After August 31, 2024, we will be automatically uninstalling installed apps from your Cloudflare zone(s). This will not impact Cloudflare’s first-party services running on your zones.

The Datadome app is the only exception to this.

We understand that uninstalling apps might be disruptive. To address any potential issues, please review and remove apps installed on your zones through the Cloudflare dashboard.

For any questions about the deprecation or support requests, reach out to apps-marketplace-support[at]cloudflare.com.

We will be creating a new Apps experience. If you’re interested, leave us feedback and sign up here.

Free Resources

Cookies Yes

“The CookieYes plugin enables seamless cookie consent and GDPR compliance by integrating an intuitive cookie banner into your website. It offers full support for GDPR (DSGVO, RGPD) and CCPA/CPRA to easily obtain user consent for cookies, ensuring legal compliance.

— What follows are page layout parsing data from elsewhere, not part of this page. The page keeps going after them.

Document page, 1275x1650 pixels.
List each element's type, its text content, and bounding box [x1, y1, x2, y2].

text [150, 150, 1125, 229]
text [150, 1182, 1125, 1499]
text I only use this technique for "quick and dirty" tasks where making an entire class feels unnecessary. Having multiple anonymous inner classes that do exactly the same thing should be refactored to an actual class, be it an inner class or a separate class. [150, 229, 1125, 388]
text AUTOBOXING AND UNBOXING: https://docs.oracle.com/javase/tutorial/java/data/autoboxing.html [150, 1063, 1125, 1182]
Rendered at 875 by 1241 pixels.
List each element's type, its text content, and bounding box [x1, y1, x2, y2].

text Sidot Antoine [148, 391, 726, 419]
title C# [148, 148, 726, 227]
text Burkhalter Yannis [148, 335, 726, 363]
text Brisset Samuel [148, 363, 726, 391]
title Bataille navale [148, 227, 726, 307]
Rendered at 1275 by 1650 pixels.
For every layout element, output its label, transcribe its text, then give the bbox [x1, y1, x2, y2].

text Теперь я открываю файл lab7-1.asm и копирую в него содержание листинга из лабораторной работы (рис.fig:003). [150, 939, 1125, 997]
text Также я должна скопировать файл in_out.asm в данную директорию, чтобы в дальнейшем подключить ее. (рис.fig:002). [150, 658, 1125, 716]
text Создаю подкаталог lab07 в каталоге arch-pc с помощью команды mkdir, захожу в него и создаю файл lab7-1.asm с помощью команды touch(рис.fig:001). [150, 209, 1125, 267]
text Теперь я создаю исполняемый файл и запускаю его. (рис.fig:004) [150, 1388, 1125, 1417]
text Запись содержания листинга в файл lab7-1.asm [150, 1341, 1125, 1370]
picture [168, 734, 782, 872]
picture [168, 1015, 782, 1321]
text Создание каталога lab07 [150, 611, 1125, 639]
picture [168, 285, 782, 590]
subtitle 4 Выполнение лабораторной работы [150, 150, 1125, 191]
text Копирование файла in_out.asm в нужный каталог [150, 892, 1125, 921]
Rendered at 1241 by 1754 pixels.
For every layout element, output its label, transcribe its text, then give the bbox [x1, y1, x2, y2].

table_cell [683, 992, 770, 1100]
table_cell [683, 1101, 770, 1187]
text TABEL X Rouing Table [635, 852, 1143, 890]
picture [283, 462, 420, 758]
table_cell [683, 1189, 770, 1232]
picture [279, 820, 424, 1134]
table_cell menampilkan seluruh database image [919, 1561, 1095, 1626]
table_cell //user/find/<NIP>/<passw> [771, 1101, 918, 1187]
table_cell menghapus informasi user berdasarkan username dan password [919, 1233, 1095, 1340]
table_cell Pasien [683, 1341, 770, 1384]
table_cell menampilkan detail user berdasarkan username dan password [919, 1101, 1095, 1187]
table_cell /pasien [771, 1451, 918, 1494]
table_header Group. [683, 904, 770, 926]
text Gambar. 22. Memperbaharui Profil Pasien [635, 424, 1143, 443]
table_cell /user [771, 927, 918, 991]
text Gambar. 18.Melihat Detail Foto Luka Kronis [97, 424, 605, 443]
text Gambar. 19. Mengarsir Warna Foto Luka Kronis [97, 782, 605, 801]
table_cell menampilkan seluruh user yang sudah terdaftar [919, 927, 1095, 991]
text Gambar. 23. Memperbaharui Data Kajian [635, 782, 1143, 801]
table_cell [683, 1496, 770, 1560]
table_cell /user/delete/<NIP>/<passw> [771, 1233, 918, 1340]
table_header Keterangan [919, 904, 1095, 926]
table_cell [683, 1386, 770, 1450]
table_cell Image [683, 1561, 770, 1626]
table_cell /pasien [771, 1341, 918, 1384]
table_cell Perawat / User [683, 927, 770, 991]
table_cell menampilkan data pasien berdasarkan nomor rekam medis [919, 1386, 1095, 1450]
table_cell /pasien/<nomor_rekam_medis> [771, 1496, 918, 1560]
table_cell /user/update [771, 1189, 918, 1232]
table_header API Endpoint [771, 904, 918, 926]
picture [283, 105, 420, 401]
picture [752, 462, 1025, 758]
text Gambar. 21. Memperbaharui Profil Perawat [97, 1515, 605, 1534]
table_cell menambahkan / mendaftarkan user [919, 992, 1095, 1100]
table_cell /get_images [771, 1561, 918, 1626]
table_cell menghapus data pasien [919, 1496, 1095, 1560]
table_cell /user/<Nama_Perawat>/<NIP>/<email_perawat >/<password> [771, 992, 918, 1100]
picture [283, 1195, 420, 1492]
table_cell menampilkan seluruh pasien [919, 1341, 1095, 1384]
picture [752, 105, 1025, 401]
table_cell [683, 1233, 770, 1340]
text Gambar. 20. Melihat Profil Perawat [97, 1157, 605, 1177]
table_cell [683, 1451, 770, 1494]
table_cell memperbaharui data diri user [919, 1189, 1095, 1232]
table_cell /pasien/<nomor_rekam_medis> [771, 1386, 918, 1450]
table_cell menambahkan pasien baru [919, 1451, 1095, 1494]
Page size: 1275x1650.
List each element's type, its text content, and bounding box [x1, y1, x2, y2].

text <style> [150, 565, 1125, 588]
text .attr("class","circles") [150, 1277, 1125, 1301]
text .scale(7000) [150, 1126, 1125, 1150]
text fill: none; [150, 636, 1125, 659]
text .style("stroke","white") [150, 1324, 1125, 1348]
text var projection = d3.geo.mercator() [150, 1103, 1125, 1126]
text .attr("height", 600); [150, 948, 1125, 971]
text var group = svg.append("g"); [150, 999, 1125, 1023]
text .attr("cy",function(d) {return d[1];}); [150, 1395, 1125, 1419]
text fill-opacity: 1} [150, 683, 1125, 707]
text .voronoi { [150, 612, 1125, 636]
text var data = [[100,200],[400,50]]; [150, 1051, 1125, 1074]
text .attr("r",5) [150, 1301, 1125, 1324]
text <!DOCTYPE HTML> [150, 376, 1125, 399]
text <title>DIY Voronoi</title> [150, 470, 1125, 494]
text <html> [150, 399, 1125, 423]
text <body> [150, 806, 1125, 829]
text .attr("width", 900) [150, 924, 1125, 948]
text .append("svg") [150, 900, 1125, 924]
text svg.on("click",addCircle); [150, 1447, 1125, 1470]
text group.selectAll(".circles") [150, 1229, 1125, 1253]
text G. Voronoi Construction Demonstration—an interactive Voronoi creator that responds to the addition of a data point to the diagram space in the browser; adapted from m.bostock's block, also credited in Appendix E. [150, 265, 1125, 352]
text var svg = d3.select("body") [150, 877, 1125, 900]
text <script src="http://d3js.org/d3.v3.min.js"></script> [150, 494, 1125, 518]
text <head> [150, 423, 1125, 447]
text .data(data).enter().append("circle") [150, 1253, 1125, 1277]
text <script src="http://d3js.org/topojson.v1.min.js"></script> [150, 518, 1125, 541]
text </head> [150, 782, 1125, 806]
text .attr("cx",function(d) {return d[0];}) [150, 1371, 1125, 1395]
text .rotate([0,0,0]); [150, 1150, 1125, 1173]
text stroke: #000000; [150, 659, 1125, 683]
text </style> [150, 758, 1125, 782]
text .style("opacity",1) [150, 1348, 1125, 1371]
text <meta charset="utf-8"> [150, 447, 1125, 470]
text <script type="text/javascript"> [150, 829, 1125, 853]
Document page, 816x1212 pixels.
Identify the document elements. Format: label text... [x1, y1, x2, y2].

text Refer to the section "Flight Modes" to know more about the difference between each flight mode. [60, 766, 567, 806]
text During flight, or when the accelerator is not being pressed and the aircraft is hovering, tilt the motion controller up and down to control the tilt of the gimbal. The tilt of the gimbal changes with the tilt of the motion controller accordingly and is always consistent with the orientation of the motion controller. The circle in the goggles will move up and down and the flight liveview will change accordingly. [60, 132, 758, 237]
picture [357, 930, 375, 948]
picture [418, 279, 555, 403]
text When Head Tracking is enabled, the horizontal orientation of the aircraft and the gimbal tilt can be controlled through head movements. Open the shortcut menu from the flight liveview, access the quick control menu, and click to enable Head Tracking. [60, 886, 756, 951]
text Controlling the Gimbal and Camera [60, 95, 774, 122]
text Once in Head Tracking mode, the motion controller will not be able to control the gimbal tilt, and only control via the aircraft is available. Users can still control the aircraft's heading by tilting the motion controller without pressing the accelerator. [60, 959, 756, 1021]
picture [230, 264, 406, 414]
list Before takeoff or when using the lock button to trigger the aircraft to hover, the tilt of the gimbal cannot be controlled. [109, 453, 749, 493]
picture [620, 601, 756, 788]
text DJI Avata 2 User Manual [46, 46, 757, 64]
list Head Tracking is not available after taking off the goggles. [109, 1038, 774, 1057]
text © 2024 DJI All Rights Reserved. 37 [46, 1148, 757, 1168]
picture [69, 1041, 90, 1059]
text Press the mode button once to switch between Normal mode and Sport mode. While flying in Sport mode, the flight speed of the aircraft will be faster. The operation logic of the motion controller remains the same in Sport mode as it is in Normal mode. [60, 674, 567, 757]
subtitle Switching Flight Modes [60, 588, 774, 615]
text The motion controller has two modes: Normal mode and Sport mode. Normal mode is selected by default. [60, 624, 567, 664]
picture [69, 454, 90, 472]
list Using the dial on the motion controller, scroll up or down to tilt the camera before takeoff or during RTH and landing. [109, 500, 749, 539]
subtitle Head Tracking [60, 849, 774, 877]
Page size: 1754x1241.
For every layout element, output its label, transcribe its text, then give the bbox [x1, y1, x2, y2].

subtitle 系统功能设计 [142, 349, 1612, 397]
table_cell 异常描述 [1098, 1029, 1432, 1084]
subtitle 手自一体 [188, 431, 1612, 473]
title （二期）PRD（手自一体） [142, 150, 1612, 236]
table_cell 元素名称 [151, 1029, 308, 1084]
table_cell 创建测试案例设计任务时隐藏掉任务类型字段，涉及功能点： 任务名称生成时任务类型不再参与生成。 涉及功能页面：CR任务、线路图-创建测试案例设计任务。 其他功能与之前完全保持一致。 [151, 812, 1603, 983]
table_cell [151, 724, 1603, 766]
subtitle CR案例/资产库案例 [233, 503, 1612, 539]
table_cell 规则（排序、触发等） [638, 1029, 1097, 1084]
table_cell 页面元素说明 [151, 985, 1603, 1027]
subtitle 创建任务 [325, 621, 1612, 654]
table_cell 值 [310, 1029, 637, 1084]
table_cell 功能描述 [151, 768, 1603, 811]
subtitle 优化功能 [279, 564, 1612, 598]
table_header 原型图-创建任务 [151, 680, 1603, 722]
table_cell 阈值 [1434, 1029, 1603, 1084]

Customizable cookie banner designs and options make configuring a GDPR-compliant cookie consent solution simple. The plugin also supports various other global privacy regulations beyond GDPR, including LGPD (Brazil), CNIL (France), PIPEDA (Canada), Law 25 (Quebec), POPIA (South Africa), nFADP (Switzerland), Privacy Act (Australia), PDPL (Saudi Arabia), PDPL (Argentina), PDPL (Andorra), DPA (Faroe Islands), and the California Consumer Privacy Act (CCPA/CPRA). Additionally, it’s designed to align with significant state privacy laws in the US, such as VCDPA (Virginia), CPA (Colorado), CTDPA (Connecticut), and UCPA (Utah).”